EXCLUSIVE: I Travelled to Michael Schumacher’s Majorca Mansion – This Is the Heartbreaking Truth About the Wheelchair-Bound F1 Legend’s Physical State, the Fake Stories Surrounding Gina’s Wedding, and the Tiny Inner Circle Still Allowed to See Him

For more than twelve years the world has been kept in almost total darkness about the true condition of Michael Schumacher. The seven-time Formula 1 world champion has not been seen in public, has not given an interview, has not attended a race, has not posed for a photograph since the catastrophic skiing accident on 29 December 2013 that left him with severe brain trauma.
Last week I travelled to the heavily guarded family estate on the north-west coast of Majorca where Michael, Corinna and their children have lived in seclusion since late 2014. What follows is not speculation, not second-hand gossip, not an interpretation of grainy drone pictures. It is what I saw, what I was quietly told by people who still have direct access, and what can finally be reported after years of legal walls and family silence.
1. The current physical reality

Michael Schumacher is wheelchair-bound and requires constant care. He is not in a vegetative state, but he is also not the man the world remembers. He can recognise familiar voices and faces — especially those of Corinna, Gina-Maria, Mick and longtime physio Sabine Kehm — but his ability to communicate is extremely limited. He uses eye movements, very subtle facial expressions and — in good moments — single words or short sounds. Most days he spends several hours in a specialised tilt-table or standing frame to prevent muscle atrophy and circulation collapse.
Physiotherapy is daily and intensive, but progress is agonisingly slow.
The house has been almost completely adapted: wide corridors, no thresholds, a dedicated therapy wing with robotic-assisted walking devices, a hydrotherapy pool kept at 34 °C, and round-the-clock nursing. A small fleet of vehicles — including a discreet Mercedes V-Class with blacked-out windows and a custom ramp — is always ready in case doctors advise a change of air or a hospital visit in Palma or Munich.

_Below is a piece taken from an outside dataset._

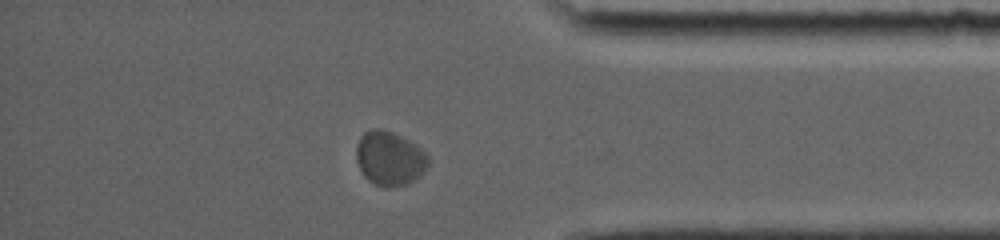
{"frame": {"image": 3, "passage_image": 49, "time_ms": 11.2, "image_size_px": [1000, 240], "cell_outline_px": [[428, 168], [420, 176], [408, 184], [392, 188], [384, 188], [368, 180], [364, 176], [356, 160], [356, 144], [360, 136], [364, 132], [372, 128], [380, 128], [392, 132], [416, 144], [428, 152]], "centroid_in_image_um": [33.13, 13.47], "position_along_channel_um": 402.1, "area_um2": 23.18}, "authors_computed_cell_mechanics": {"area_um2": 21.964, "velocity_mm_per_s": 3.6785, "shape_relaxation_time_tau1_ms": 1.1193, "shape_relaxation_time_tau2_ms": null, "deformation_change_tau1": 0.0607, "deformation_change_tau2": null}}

2. The fake wedding stories
In recent months a wave of fabricated reports claimed Gina-Maria Schumacher had married her long-time partner Iain Bethke in a “secret ceremony” either in Gstaad, Majorca or Lake Como — stories accompanied by suspiciously perfect stock photos and invented quotes from “close family friends”. None of it is true.
Gina and Iain are still engaged. There has been no wedding. The family deliberately keeps the date private because any public event would instantly become a media circus — the very thing Corinna has fought to prevent for more than a decade. The rumours were started by clickbait sites and amplified by tabloids hungry for “Schumacher news”. The family issued no denial because they refuse to play the game.
3. The tiny circle of people allowed to see Michael

The list of visitors who have seen Michael in person in the last three years can be counted on two hands:
Corinna, Gina-Maria, Mick and eldest son Mick’s partner Sabine Kehm (manager and close friend since the 1990s) Jean Todt (FIA president emeritus and probably Michael’s closest friend in motorsport) Ross Brawn (former technical director and long-time ally) Very occasionally a small number of former Ferrari team members who have known him since the 1996 Benetton days
No current F1 drivers are on that list — not even Sebastian Vettel or Lewis Hamilton, despite repeated private requests. The family’s reasoning is brutally simple: Michael does not want to be seen in his present state by people who remember him as the invincible champion. Corinna has reportedly said on more than one occasion: “He would hate for them to remember him like this.”
4. The daily routine

Michael is woken early, washed, dressed and taken through a morning physiotherapy session. He spends time in a custom-built garden area with sea views — always shielded from drones and long lenses by high hedges and electronic jammers. Music is played constantly (classic rock, opera, the old Ferrari pit-wall radio chatter). Corinna reads to him — mostly from motorsport books and old race reports. Mick visits frequently and often brings footage of his own races; Gina reads him poetry and plays piano in the next room so he can hear.
The house is filled with photos of the Ferrari years, Schumacher family holidays and the children growing up — but none of the accident or hospital period. That chapter is locked away.
Final word from Majorca
As I was leaving the narrow access road that leads to the estate, a security guard — polite but firm — asked me to delete any photographs taken on the public path. I had taken none. But the message was clear: the family’s privacy remains absolute.
Michael Schumacher is still alive. He is still loved. He is still recognised by the people who matter most.
But the champion the world fell in love with in the 1990s and 2000s no longer exists in the same form — and the people who love him most have decided the world does not need to see what remains.
That is their right. And after twelve years of silence, perhaps that is the most loving decision of all.